As substandard as the graphics subsystem of the Free Desktop has been historically, the audio stack has been… worse.  The Open Sound System was the historical API for handling audio on all major UNIXes for years, but eventually development went proprietary and the open source version began to suffer from severe dust collection and a lack of modern features such as hardware audio mixing.  Linux 2.6 was therefore released with its own sound API: ALSA (Advanced Linux Sound Architecture).  Unfortunately, ALSA is to this day notoriously messy in both its API and in its documentation.[7] The situation is however convoluted by the frequency of OSS apps forced to use ALSA’s emulation layer.  The end result is… messy and buggy.  PulseAudio is a sound server designed to repair the situation.  The theory is that instead of having applications directly work with the soundcard, requests are routed through PulseAudio allowing not only better application coexistence but also more advanced capabilities such as playing audio across a network.  For a while, its adoption was hampered by high latency, bugs, and incompatibility with all ALSA applications, but it is now the de-facto standard for audio on Linux.[8] However, it is worth noting that OSS has since gone open-source again, and although I have not used it myself, reportedly it is quite superior to ALSA.[9]

Media playback, especially MP3 and DVD playback, has been another area in need of attention for years.  However, recently the situation here has improved in part due to the emergence of GStreamer, a fairly solid and extremely powerful multimedia framework.  Prior to this, xine and MPlayer were the main multimedia frameworks; while good applications in their own right, they tend to be suboptimal for writing new players.  Fluendo was then founded to sell fully legal and licensed multimedia codecs for it, filling an important hole in the Free Desktop ecosystem.  In addition to this, they released an MP3 playback codec for free, and are currently attempting to get the rights to develop a legal DVD playback library.[10][11] Don’t get too excited yet, though; as of 2008, they were still attempting to get it approved by the DVD consortium.[12]

Wayland is, to me, one of the most interesting developments here.  The X.org display server implementing the X11 display protocol is notoriously buggy and heavy compared to what is needed.  Essentially, Wayland is a compositing display server that throws out everything that isn’t needed on a modern system.  This is of course most immediately useful on mobile devices where the overhead incurred by a full-blown X11 server would be impractical, but it also brings a refreshing simplicity to a standard desktop system as well.  Perhaps most interestingly, Wayland also allows running multiple full-blown X11 sessions within a Wayland window.[13]

EDIT: There appears to be a nice write-up of X.org’s recent work here.

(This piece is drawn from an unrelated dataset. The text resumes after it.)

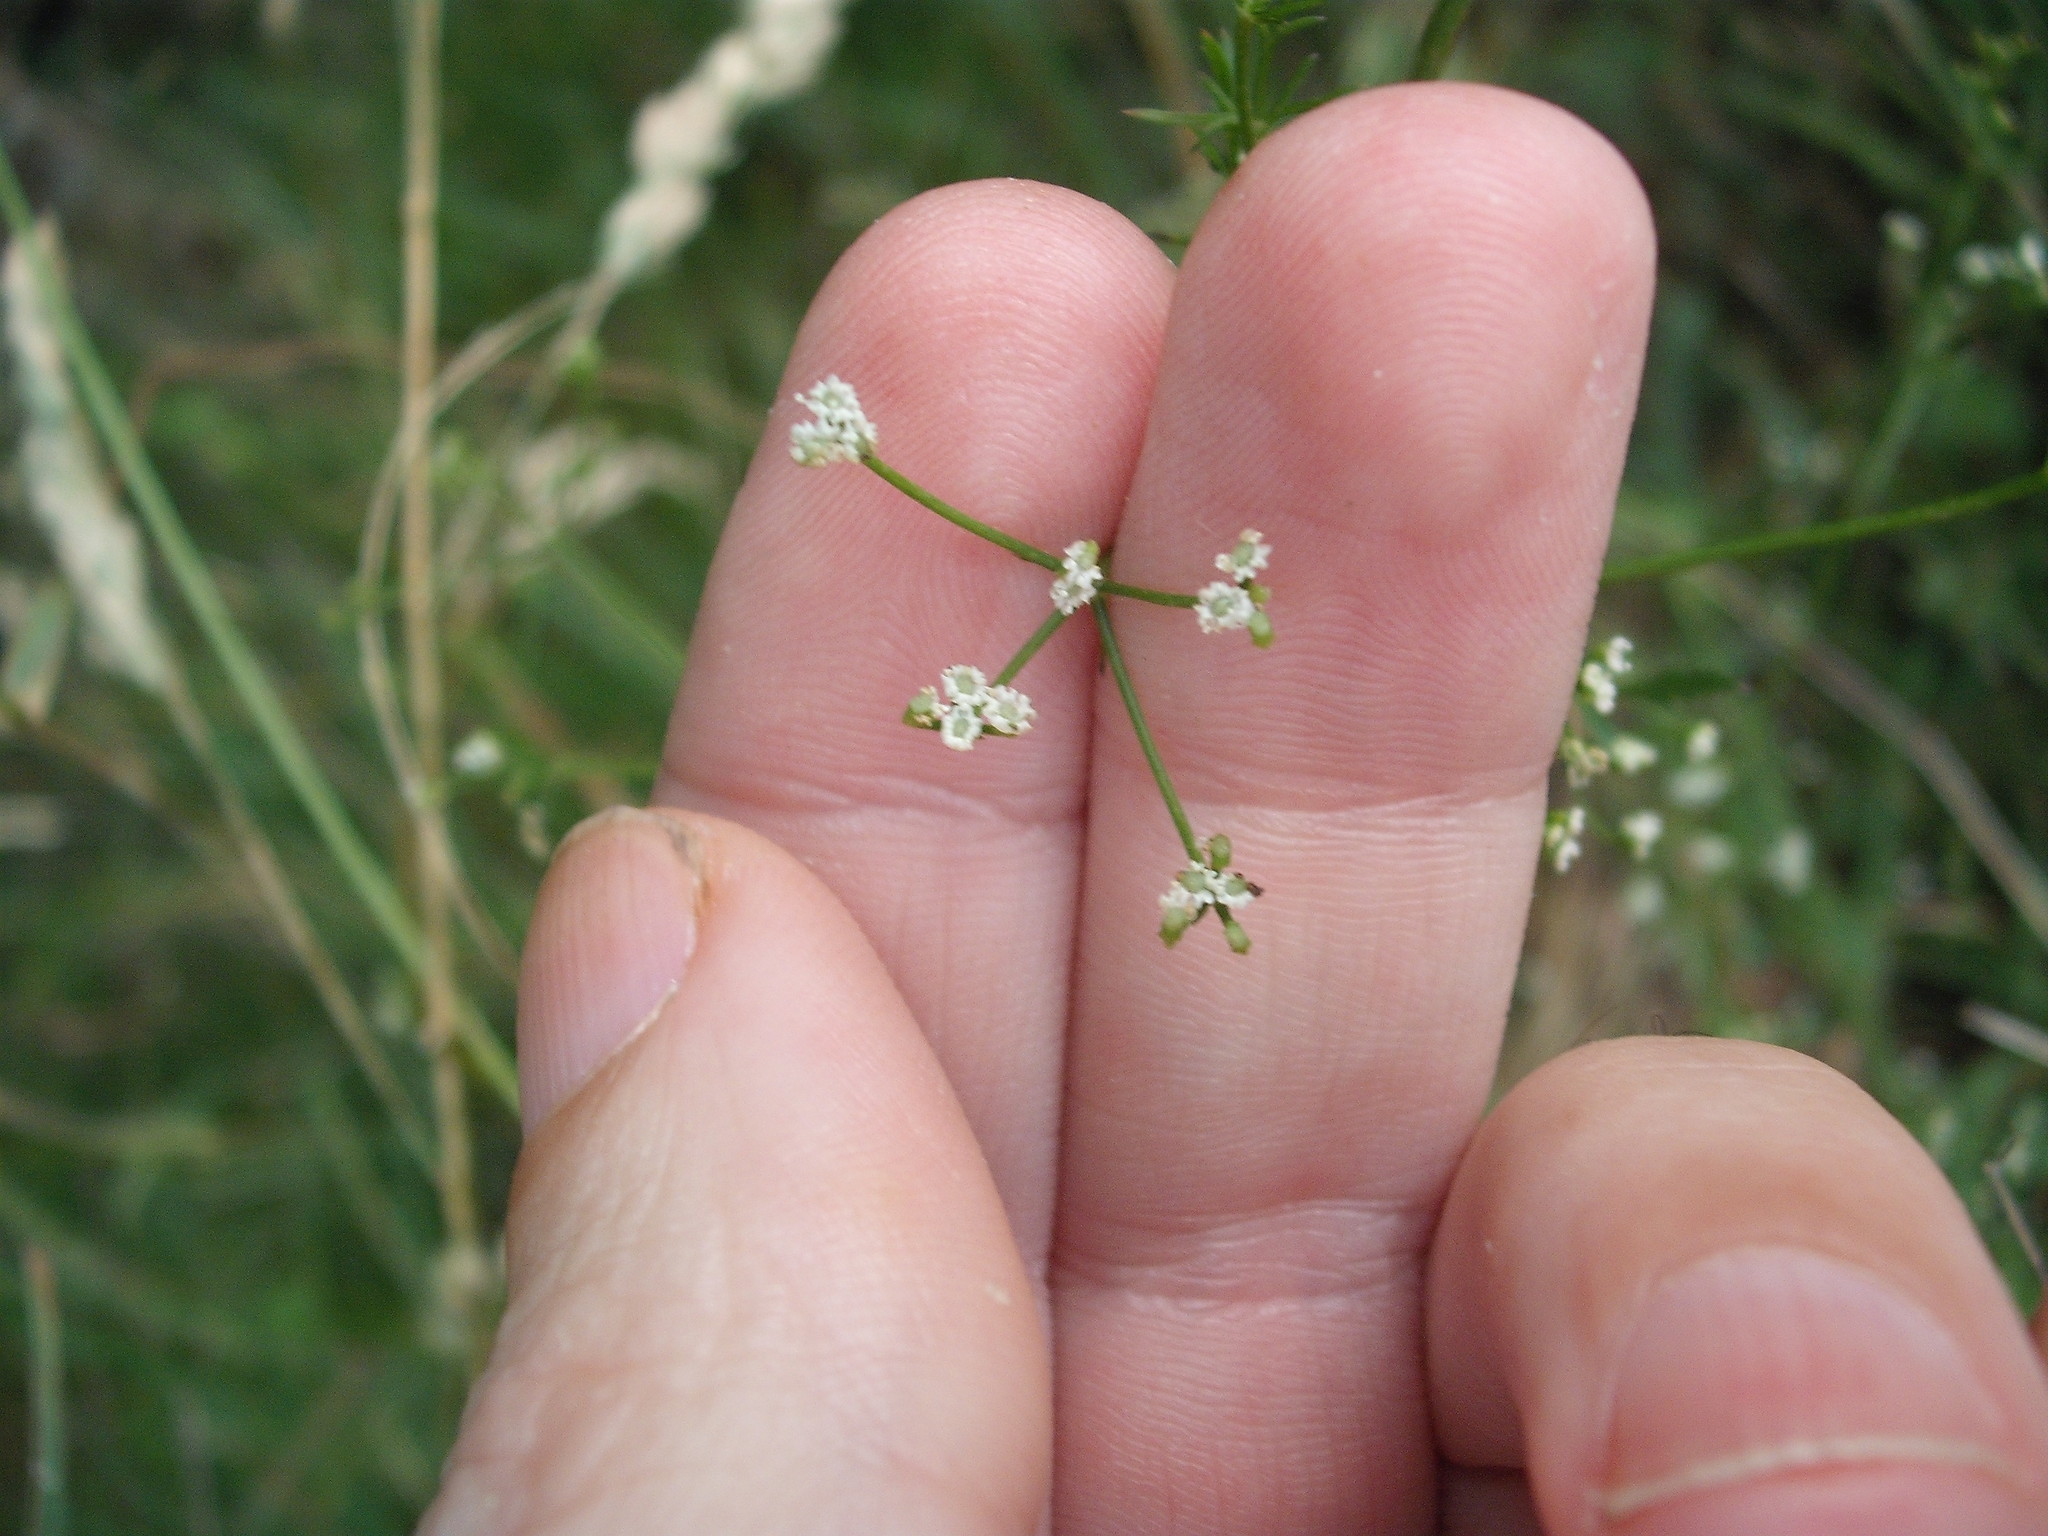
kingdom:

Posted in Linux | View Comments

  • josvazg
    Thanks for this interesting explanation about Linux desktop capabilities.

    I have been suffering the X.org/Intel drivers regressions (specially on my eee 901) and also the pulseaudio bugs. I hope they will fix them both by the end of the year so I don't have to feel envious of graphics/sound performance on my favourite OS compared to WinXp or Win7 on the same hardware!

    And also for the sake of competition!
    If Linux can deliver some good and cheap netbooks on ARM and Intel, Microsoft will have to lower their prices even on Win7... and everyone will win. We, the Linux users, will benefit from the adaptations and developments the vendors do "to fix" Linux for their systems and Windows users will benefit from lower Windows license prices. Maybe MAC users will benefit also from the hardware prices going down as well.